I favor an approach that emphasizes elements and categories.  I think the FTC should require two elements in any section 5 case, namely: (1) unfair methods and (2) harm to competition or the competitive process.  Unfair methods is an actus reus, or conduct element, familiar to lawyers, and means conduct that is in some way deceptive, collusive, coercive, predatory, exclusionary, or otherwise oppressive.

While it’s at it, the agency should make clear, also, some of its criteria for deciding whether to bring a case — like its relative institutional expertise, the prospects of follow-on litigation by private plaintiffs, and the possibility of deference to other enforcement agencies or legal institutions.

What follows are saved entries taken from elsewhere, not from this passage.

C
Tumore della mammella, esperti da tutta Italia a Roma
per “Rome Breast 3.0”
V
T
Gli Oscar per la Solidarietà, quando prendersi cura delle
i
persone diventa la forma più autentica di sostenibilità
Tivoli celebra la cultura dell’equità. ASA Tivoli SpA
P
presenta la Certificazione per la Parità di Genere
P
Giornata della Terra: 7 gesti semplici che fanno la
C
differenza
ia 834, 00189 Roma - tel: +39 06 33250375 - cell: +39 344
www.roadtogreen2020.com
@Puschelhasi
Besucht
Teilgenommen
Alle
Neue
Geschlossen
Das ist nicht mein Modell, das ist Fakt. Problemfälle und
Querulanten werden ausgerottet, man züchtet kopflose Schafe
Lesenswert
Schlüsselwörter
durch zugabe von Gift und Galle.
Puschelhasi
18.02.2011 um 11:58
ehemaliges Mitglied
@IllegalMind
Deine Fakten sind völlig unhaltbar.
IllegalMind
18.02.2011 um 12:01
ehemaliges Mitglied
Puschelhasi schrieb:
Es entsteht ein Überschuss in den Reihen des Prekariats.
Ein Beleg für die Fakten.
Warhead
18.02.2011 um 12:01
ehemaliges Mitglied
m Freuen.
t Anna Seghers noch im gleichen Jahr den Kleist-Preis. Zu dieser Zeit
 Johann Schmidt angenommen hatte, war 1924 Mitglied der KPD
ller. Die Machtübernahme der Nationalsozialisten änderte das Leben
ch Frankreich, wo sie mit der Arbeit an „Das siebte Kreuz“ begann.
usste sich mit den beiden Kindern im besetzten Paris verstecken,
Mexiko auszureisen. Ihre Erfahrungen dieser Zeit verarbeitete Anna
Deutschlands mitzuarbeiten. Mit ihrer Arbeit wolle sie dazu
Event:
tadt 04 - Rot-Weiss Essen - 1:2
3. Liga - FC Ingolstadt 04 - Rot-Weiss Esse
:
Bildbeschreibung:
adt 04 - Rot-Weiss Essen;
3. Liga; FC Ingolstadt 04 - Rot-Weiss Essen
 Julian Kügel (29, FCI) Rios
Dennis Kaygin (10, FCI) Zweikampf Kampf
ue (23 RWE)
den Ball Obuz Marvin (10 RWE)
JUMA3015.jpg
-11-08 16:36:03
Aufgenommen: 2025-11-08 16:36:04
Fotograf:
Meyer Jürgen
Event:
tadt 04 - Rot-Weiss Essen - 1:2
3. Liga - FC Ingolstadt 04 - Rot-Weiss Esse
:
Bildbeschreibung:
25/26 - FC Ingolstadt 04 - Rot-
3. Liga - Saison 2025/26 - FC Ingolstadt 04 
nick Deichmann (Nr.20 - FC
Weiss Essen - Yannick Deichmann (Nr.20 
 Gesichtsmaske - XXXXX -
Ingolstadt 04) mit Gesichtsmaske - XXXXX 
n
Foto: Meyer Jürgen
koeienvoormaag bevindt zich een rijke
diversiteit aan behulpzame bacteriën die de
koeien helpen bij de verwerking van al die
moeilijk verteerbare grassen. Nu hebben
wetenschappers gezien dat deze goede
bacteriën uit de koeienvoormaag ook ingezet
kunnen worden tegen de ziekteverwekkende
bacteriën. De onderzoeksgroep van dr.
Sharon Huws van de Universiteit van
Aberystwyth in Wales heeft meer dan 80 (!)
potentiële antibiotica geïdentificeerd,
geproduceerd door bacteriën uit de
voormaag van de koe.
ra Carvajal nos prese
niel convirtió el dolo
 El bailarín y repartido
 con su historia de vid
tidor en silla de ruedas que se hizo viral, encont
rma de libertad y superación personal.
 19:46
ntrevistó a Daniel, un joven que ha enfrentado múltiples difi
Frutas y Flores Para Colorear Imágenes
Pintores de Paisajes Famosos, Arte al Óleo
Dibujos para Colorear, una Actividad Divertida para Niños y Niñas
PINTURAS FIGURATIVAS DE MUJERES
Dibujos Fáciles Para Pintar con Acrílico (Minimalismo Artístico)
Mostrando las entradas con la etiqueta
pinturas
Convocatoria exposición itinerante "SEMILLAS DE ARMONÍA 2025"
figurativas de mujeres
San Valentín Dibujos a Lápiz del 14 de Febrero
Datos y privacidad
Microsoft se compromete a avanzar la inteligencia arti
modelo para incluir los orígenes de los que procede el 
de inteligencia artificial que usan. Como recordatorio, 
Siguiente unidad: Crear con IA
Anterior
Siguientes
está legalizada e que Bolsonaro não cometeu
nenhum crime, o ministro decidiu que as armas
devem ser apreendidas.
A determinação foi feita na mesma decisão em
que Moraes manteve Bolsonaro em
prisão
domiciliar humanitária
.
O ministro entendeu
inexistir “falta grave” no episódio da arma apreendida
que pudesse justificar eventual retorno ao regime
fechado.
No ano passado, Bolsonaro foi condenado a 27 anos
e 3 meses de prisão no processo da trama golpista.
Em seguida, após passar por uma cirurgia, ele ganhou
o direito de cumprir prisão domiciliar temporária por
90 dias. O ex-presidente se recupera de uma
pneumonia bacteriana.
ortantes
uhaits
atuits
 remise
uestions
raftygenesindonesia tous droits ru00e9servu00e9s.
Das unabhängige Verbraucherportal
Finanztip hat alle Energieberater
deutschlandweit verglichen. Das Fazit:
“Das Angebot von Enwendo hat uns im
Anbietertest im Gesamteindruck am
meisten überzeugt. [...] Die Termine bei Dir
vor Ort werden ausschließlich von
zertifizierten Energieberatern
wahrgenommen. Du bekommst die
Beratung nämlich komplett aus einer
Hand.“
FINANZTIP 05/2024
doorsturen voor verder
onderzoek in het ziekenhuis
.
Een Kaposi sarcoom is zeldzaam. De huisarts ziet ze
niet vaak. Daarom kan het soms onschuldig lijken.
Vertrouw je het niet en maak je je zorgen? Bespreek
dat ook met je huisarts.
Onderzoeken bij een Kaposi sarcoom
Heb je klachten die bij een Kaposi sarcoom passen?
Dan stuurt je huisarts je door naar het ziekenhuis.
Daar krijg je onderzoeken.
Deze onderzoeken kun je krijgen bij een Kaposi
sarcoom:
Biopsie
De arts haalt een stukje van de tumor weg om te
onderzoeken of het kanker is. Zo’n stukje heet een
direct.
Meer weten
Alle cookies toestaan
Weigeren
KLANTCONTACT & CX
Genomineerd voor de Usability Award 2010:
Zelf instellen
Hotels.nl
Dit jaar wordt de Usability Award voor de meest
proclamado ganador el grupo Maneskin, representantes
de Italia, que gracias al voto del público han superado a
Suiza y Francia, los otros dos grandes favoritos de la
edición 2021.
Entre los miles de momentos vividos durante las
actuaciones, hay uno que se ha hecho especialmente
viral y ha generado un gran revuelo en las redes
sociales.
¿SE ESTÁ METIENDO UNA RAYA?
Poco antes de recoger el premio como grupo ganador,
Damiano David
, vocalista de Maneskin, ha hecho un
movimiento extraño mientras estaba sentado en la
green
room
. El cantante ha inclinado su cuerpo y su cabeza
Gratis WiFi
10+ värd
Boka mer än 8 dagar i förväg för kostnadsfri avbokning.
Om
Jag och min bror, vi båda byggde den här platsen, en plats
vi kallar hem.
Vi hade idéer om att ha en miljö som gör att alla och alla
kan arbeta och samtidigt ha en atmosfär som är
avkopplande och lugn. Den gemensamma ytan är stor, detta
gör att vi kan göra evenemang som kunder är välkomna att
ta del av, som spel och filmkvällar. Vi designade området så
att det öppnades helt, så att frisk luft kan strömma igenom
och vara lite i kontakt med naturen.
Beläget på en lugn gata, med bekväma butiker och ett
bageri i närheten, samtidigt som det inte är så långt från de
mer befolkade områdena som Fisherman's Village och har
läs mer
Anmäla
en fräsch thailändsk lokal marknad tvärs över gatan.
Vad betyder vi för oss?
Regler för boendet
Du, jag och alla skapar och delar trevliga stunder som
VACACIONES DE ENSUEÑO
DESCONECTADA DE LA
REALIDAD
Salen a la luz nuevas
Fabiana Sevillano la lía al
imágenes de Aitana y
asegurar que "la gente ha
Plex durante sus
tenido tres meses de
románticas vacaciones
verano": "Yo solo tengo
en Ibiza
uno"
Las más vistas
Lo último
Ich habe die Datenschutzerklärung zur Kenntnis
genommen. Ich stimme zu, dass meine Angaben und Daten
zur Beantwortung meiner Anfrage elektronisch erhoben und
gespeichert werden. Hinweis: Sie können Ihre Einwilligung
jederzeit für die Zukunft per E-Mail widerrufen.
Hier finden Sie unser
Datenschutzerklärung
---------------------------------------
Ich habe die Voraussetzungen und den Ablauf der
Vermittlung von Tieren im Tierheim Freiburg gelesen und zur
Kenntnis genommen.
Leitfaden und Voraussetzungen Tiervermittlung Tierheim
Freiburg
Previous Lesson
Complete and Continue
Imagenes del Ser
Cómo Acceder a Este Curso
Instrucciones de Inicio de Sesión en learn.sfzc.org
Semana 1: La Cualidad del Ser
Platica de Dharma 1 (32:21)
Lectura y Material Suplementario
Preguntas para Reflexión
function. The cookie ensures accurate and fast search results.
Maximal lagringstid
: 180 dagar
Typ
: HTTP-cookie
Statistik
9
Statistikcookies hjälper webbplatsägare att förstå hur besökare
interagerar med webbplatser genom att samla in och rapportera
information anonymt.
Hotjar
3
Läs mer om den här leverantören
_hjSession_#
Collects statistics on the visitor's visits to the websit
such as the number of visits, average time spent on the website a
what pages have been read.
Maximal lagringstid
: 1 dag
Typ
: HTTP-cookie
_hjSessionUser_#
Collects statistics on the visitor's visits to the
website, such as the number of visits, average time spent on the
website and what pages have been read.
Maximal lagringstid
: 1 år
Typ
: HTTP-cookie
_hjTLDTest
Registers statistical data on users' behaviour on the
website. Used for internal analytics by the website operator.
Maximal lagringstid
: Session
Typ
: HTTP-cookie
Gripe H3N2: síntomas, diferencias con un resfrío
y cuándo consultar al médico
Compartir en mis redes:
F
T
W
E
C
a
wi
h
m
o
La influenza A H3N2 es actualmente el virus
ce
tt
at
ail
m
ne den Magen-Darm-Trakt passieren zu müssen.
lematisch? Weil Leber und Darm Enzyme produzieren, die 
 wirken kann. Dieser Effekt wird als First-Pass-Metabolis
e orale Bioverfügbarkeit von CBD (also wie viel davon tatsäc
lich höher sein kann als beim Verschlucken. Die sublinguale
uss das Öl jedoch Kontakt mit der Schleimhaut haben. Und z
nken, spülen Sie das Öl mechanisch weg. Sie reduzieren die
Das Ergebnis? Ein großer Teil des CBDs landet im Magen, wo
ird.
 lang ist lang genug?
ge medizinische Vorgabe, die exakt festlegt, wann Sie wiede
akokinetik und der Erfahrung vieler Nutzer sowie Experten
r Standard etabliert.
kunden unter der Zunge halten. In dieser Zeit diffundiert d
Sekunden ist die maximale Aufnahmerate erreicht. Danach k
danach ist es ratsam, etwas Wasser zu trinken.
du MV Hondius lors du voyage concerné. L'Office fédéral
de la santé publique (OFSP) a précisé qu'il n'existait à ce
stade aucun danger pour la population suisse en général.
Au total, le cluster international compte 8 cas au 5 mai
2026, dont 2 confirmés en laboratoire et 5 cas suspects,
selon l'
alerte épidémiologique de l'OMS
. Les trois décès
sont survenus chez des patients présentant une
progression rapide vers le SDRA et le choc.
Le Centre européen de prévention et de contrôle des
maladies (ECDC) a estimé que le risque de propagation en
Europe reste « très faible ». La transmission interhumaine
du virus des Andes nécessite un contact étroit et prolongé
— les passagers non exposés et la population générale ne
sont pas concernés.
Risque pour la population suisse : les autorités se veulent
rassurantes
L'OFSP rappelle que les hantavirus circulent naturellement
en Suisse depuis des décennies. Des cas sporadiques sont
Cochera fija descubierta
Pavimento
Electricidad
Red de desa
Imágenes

In addition to elements, I think the Commission should create clearer categories that delineate what kind of Section 5 cases it will bring.  Three categories that come to mind are (1) conduct that violates the letter of the Sherman Act; (2) conduct contrary to the policy of the Sherman Act, though possibly beyond the letter; and (3) conduct that independently threatens the competitive process.  The third category is obviously the most interesting and open-ended, but I think it could be cabined by strict attention to the conduct and harm elements.  In particular, as in Section 2 cases, pro-competitive justifications would have to be taken very seriously.

There’s obviously much more to say, but I’ll end instead with a quote from Justice Cardozo about the FTC that I like.  “The careless and the unscrupulous must rise to the standards of the scrupulous and diligent. The Commission was not organized to drag the standards down.”

Tim Wu was formerly a senior advisor to the FTC, but the views expressed here are entirely his own.